(Stored items)
○ ○ ○ ○

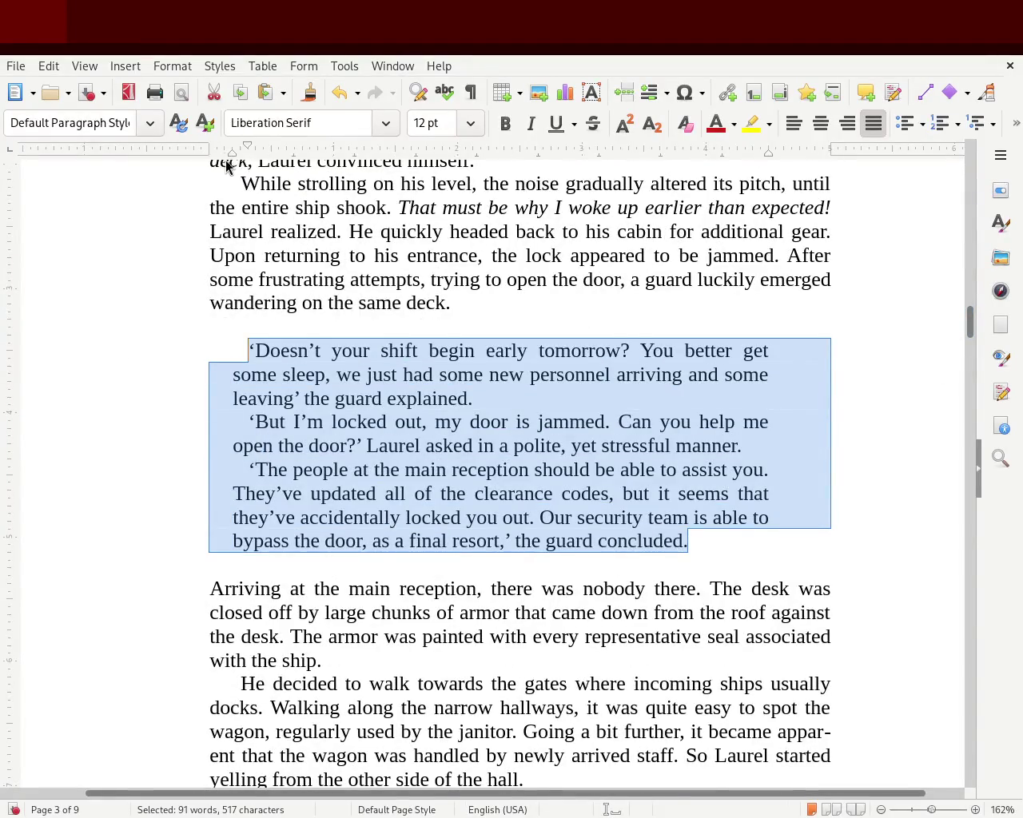
mouse_move(233, 151)
left_mouse_down()
mouse_move(333, 160)
mouse_move(46, 377)
left_mouse_up()
Step: Try a larger left indent on the dialogue, undo it, then indent much further from the left
left_click_drag(232, 154, 334, 157)
left_click(311, 299)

○ ○ ○ ○

About this task: When you retype the data above, match every line exactly and leave the pictures behind.

Response:
mouse_move(233, 151)
left_mouse_down()
mouse_move(333, 160)
mouse_move(46, 377)
left_mouse_up()
Step: Try a larger left indent on the dialogue, undo it, then indent much further from the left
left_click_drag(232, 154, 334, 157)
left_click(311, 299)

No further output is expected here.